The LSEA is still a terrible law

Lamar White and Scott Eric Kaufman writing in Salon:
For Klinghoffer and his colleagues at the Discovery Institute, the Louisiana statute is crystal clear — it cannot be used to promote religion, only to allow public school science teachers the ability to facilitate an “open and objective discussion of scientific theories being studied including, but not limited to, evolution, the origins of life, global warming, and human cloning.”

To do so, the law allows teachers the ability to introduce supplementary materials. That all may sound perfectly reasonable, until you consider that “the origins of life” and “human cloning” aren’t scientific theories. This should probably cause concern: The statute misdefines the very thing it seeks to regulate. And that’s because this law, the first of its kind passed in the nation, is not and was never about science education.

It is a law written and promoted by a narrow sect of Christian conservatives, new earth creationists, folks who believe that the universe is only 6,000 years old, that Noah saved every species on the planet by building a floating zoo, and that the apocalypse may occur within their lifetimes.
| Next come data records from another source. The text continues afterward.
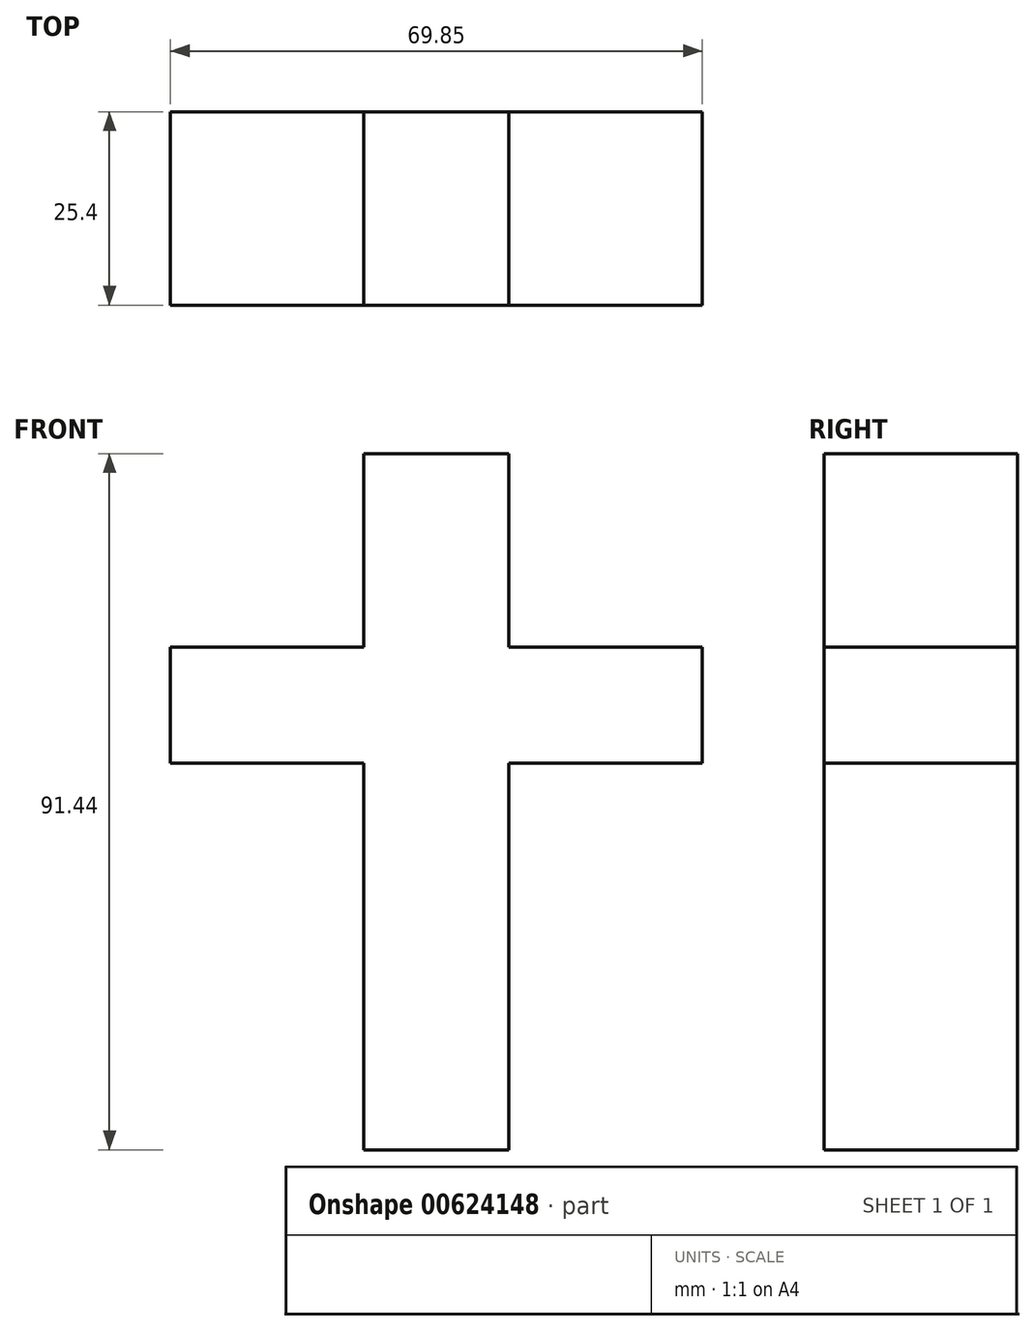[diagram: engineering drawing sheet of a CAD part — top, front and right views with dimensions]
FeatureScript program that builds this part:
annotation { "Feature Type Name" : "Feature", "Feature Type Description" : "" }
export const myFeature = defineFeature(function(context is Context, id is Id, definition is map)
    precondition{}
    {
        {
            var Q0;
            Q0=qCreatedBy(makeId("Front.planeOp"),FACE);
            var sketch = newSketch(context, id + "F0", { "sketchPlane" : qUnion([Q0])});
            skLineSegment(sketch, "E0", {"start": v(0, 0) * mm, "end": v(-25.4, 0) * mm});
            skLineSegment(sketch, "E1", {"start": v(-25.4, 0) * mm, "end": v(-25.4, 15.24) * mm});
            skLineSegment(sketch, "E2", {"start": v(-25.4, 15.24) * mm, "end": v(0, 15.24) * mm});
            skLineSegment(sketch, "E3", {"start": v(0, 15.24) * mm, "end": v(0, 40.64) * mm});
            skLineSegment(sketch, "E4", {"start": v(0, 40.64) * mm, "end": v(19.05, 40.64) * mm});
            skLineSegment(sketch, "E5", {"start": v(19.05, 40.64) * mm, "end": v(19.05, 15.24) * mm});
            skLineSegment(sketch, "E6", {"start": v(19.05, 15.24) * mm, "end": v(44.45, 15.24) * mm});
            skLineSegment(sketch, "E7", {"start": v(44.45, 15.24) * mm, "end": v(44.45, 0) * mm});
            skLineSegment(sketch, "E8", {"start": v(44.45, 0) * mm, "end": v(19.05, 0) * mm});
            skLineSegment(sketch, "E9", {"start": v(19.05, 0) * mm, "end": v(19.05, -50.8) * mm});
            skLineSegment(sketch, "E10", {"start": v(19.05, -50.8) * mm, "end": v(0, -50.8) * mm});
            skLineSegment(sketch, "E11", {"start": v(0, -50.8) * mm, "end": v(0, 0) * mm});
            skSolve(sketch);
        }
        {
            var Q0;
            Q0 = qSketchRegion(id + "F0", true);
            extrude(context, id + "F1", {"entities" : qUnion([Q0]), "depth" : 25.4 * mm, "offsetDistance" : 25.4 * mm});
        }
    });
To be sure, the statute does include a section recapitulating federal law about prohibiting the promotion of religion, but despite the Discovery Institute’s best propaganda, that particular section is meaningless.

In the early 1980s, Louisiana enacted the Balanced Treatment for Creation-Science and Evolution-Science Act, which required that any public school teaching evolution must also teach creationism. That law contained the same exact prohibition against promoting religion. In 1986, the U.S. Supreme Court, in Edwards v. Aguillard, saw through the charade and invalidated the law — there’s no such thing as “creation-science;” it’s just creationism. In fact, in later opinions, courts have said the same thing about “intelligent design” — it too is the same thing as creationism.
The legislative session just ended on Thursday and our terrible creationist law survived another year. When he launches his Presidential campaign in ten days, Bobby Jindal is going to talk about how great he has been for education in Louisiana.